The Ireland Invasion Scenario and holding all of Europe’s Data

Occasionally, when it seems that things are going not too bad, I like to try and imagine Ireland being invaded, says Colm O’Regan.

The Ireland Invasion Scenario and holding all of Europe’s Data

Maybe it’s a defence mechanism. If I imagine the country being overrun by hostile forces, it mightn’t be so bad when it does happen. Not that I have any actual plans for this meltdown, other than trying to figure out how to lock the Stira stairs from the inside so as to hide in the attic, or putting an extra four-pack of beans in the trolley at Lidl.

I’ve always had this fatalistic bent, although I was a bit more prepared before. From a young age I knew exactly what to do if Nazis arrived to the back door but for some reason didn’t check the front one.

My escape route was clear: out the window, onto the roof of the porch, across the lawn, down the field to the Mill Road, climb over the wall to the river field, follow the river up to the woods around Dripsey Castle where, for some reason, the Nazis wouldn’t look in or strafe.

For a long time now, Ireland has been relatively safe from invasion. Our main existential threats are from Atlantic weather fronts and bailouts but no one has really wanted to invade us.
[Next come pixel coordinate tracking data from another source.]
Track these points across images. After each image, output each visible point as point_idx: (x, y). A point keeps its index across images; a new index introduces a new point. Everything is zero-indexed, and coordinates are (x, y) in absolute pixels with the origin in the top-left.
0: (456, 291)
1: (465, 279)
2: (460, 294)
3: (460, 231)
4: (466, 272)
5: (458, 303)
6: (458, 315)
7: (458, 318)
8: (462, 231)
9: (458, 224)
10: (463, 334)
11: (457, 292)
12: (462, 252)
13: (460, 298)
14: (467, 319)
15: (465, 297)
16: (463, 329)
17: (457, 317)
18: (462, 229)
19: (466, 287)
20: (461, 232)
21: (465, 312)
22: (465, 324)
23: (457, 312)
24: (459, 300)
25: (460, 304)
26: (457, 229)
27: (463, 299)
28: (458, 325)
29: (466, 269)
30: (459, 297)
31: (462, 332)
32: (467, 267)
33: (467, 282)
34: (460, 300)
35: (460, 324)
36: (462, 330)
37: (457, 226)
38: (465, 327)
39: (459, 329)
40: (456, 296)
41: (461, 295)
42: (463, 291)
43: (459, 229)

We haven’t been strategic for 80 years. America seems to like us - shur aren’t we cousins? And when you look at a map of Europe, even if Putin decided he needed to ‘rescue’ more separatists, he’d probably have enough of a buffer zone long before he got to Wexford.

And, crucially, we don’t have any major natural resource. The US have their own oil now. The EU have the fish and though we grow food, strong property ownership laws mean the Chinese will probably base their farms in Africa.
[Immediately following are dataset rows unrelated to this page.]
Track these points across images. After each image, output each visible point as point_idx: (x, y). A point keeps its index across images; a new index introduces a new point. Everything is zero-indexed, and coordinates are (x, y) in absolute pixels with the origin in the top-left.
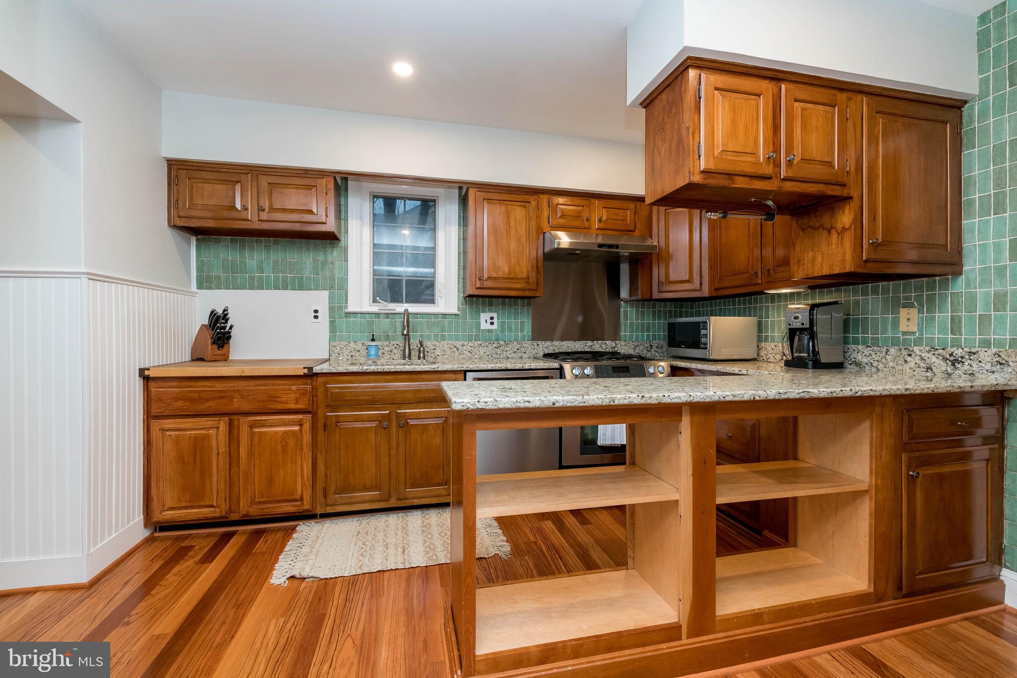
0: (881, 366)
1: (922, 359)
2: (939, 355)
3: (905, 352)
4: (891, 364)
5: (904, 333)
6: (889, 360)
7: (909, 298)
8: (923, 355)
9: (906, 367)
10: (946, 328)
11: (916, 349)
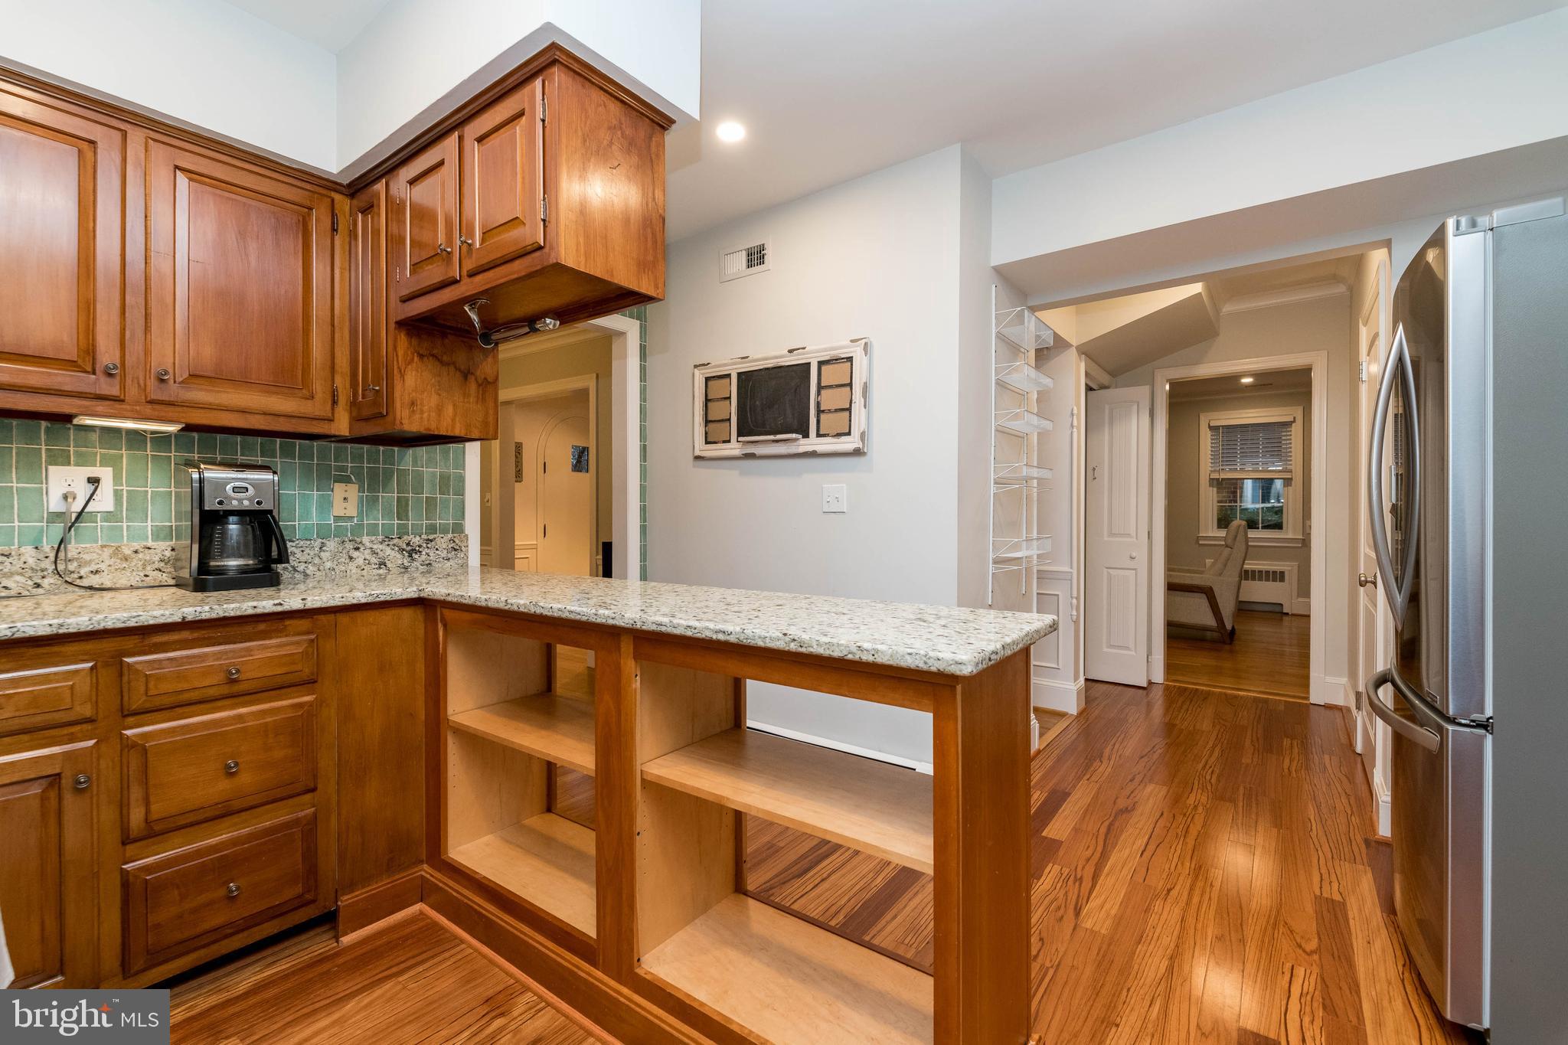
0: (311, 569)
1: (374, 553)
2: (394, 545)
3: (349, 546)
4: (328, 565)
5: (337, 518)
6: (325, 559)
7: (343, 469)
8: (375, 547)
9: (352, 566)
10: (391, 511)
11: (366, 540)
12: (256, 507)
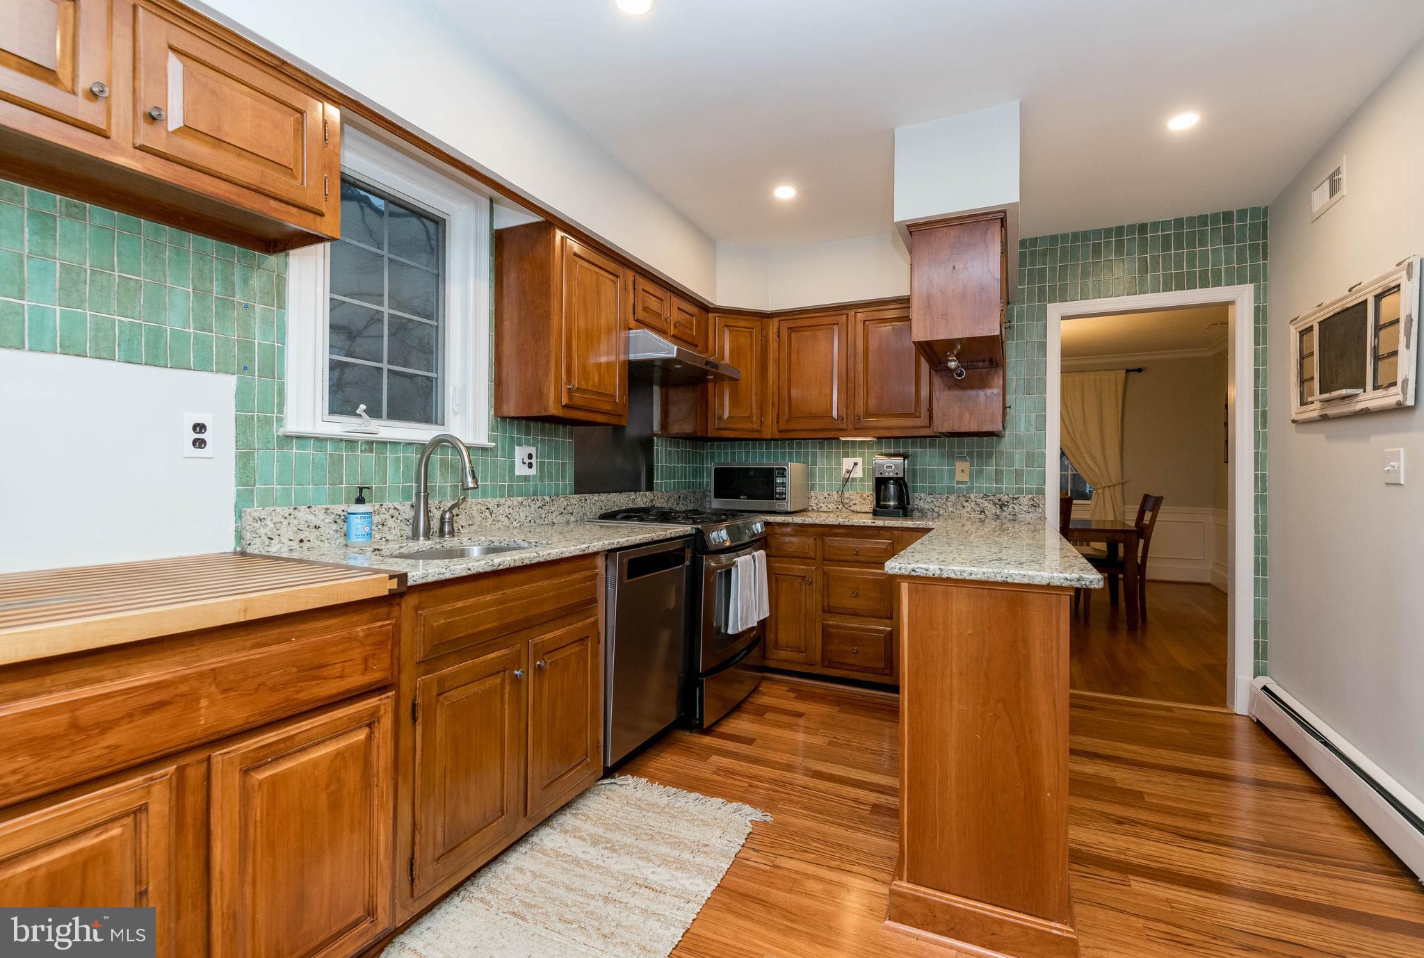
0: (941, 511)
1: (977, 504)
2: (990, 500)
3: (963, 499)
4: (951, 509)
5: (959, 483)
6: (949, 506)
7: (962, 453)
8: (978, 500)
9: (964, 511)
10: (991, 479)
11: (972, 496)
12: (896, 476)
But then Facebook announced they were opening a new data centre. And Apple are building one in Galway. In fact, Ireland is becoming a data-centre centre.
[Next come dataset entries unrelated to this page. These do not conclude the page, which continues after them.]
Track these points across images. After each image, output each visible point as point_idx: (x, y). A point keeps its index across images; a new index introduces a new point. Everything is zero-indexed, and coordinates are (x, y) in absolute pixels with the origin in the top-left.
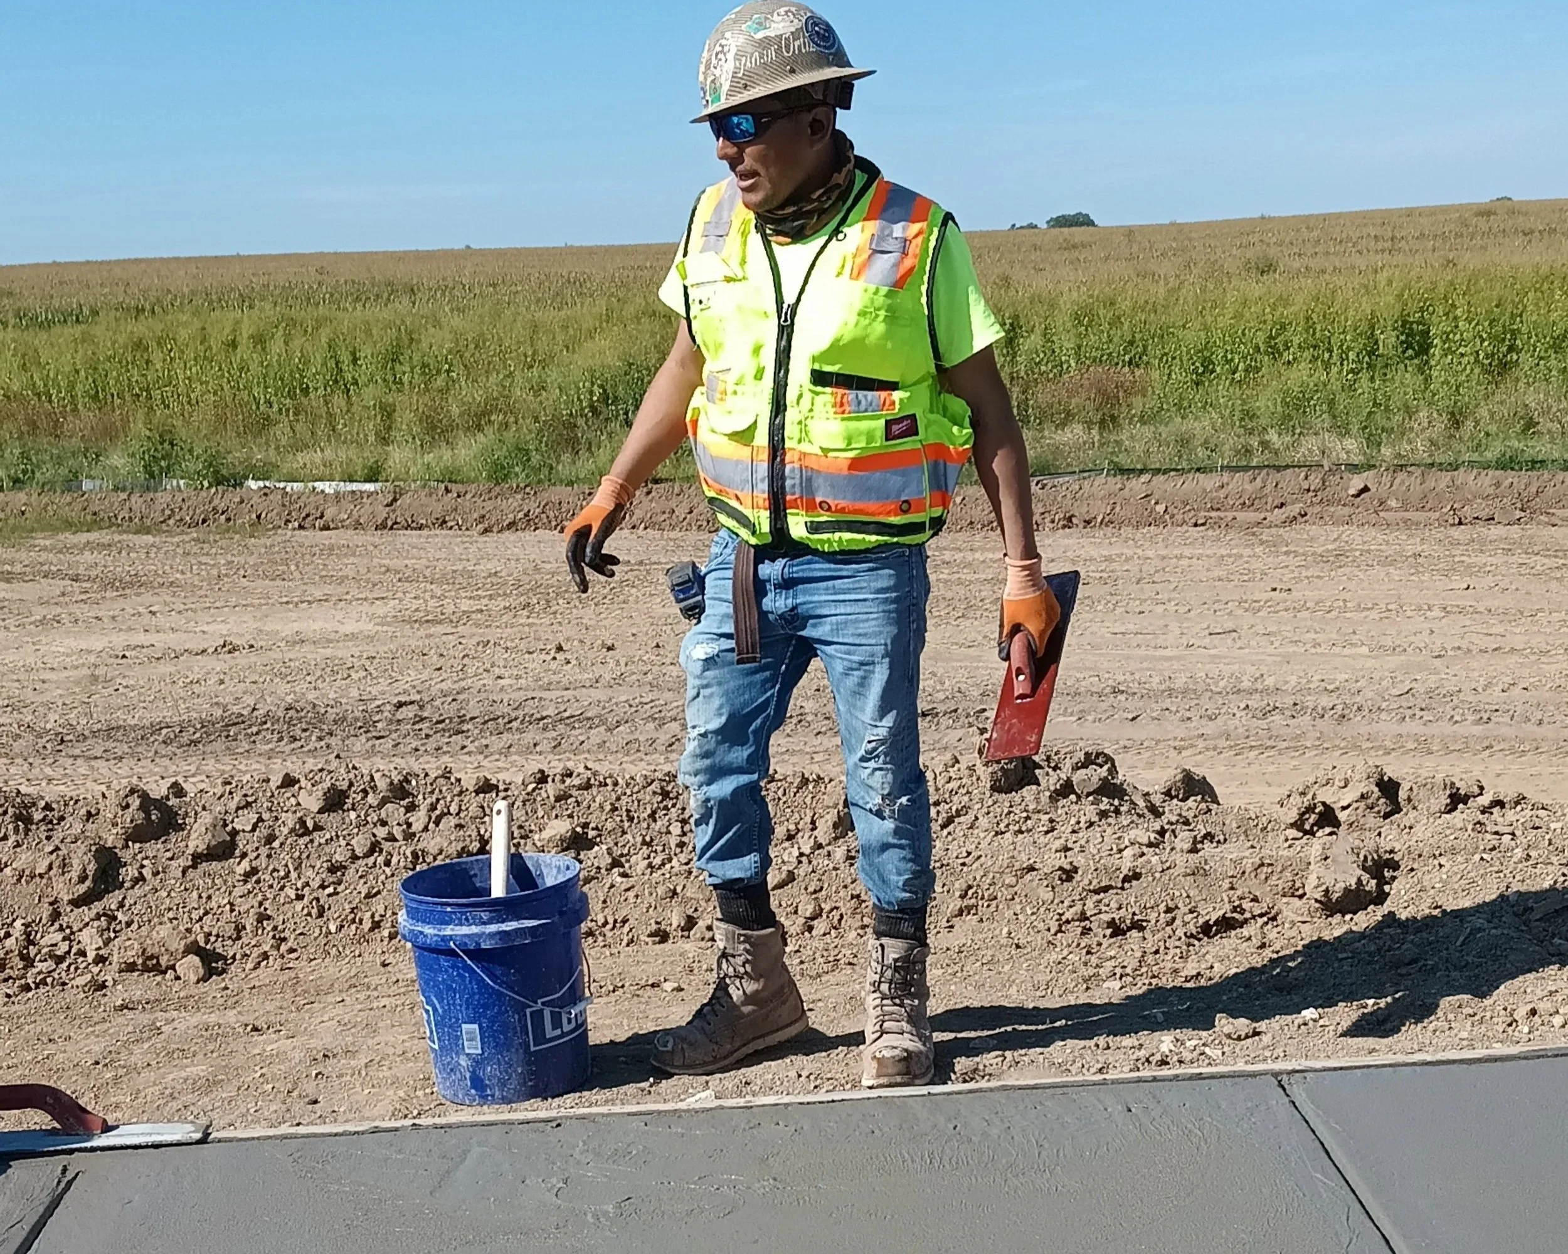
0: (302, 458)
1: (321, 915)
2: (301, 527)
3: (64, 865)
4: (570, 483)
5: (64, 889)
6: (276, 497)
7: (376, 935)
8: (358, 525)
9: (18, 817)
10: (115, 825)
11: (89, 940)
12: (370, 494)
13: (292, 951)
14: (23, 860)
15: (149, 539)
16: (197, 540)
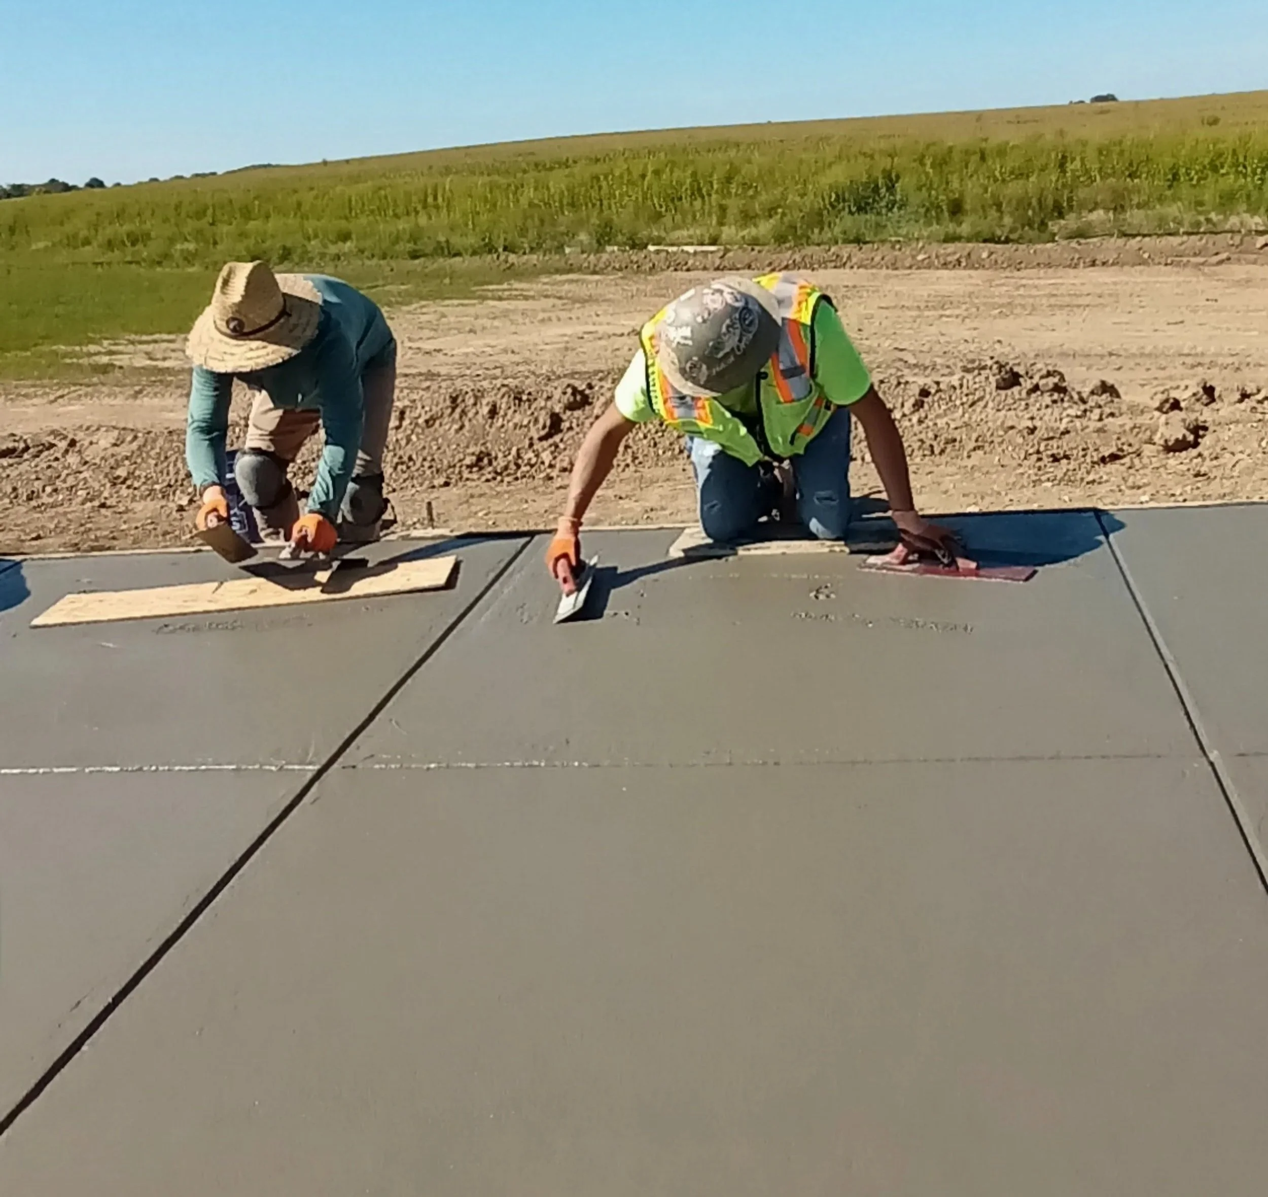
0: (677, 234)
1: (655, 444)
2: (676, 270)
3: (536, 421)
4: (819, 245)
5: (536, 433)
6: (663, 255)
7: (681, 456)
8: (705, 269)
9: (515, 398)
10: (560, 402)
11: (546, 457)
12: (712, 252)
13: (640, 463)
14: (517, 418)
15: (597, 277)
16: (622, 278)
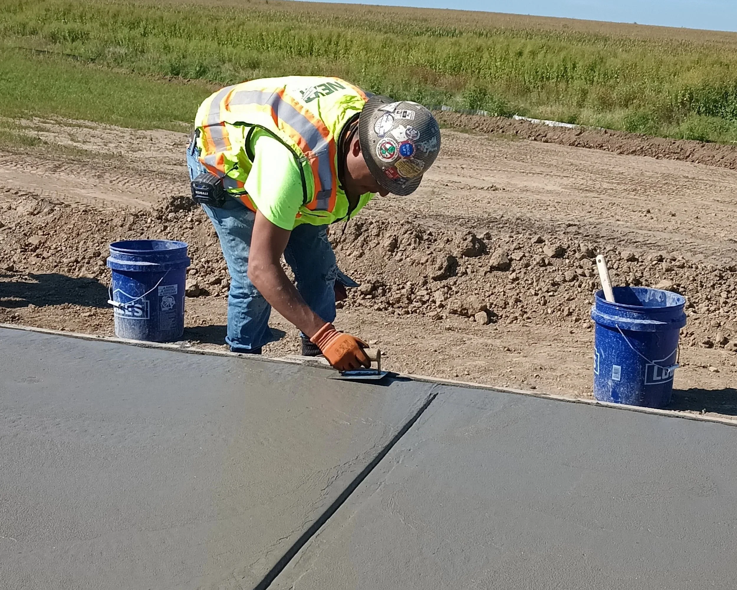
0: (541, 109)
1: (545, 304)
2: (535, 140)
3: (433, 261)
5: (431, 272)
6: (526, 125)
7: (569, 318)
8: (561, 142)
9: (417, 236)
10: (459, 247)
11: (438, 296)
12: (569, 129)
13: (529, 318)
14: (416, 255)
15: (467, 135)
16: (487, 139)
The way it’s going, Ireland will soon have all of Europe’s Data. Well not all, just the important stuff – like all of Europe’s phone numbers and text messages and selfies. The whole country will be throbbing gently like when your laptop has to do something hard.

If you don’t know what a data centre is, just ask yourself the question – where’s all the camera film gone?

Companies like storing things here because the climate makes it cheaper to keep the machines cool. In other words, the clouds make it handy for the Cloud. But when someone asks you to store something for them, that kind of gives them some rights. Like when the ESB man just waltzes in and reads the meter without so much as a by-your-leave.

The Ireland Invasion Scenario goes something like this: The year is some time in the future. Climate change means that Ireland now stores the world’s data. For some reason our government decides that the giant corporations aren’t paying enough for their electricity bill. They up the price. The corporations refuse point blank. (I can’t imagine quite why they immediately get adversarial – this plot has more holes in it than a string vest.)

The government stands up to them and nationalises the data centres. They’d never do that would they? When we think of an Irish Government, we think of previous ones who wouldn’t stand up to pull up their trousers. But let’s imagine that with civil war politics long gone, years of regular mozzarella and parma ham have made us more European, more bolshie. A charismatic extreme leader is elected through X Factor or The Voice. Someone with medals and a moustache.

The world panics. A US president with Irish heritage declares Ireland needs to be liberated.

The drones arrive.

If anyone needs me I’ll be in the attic counting tins of beans.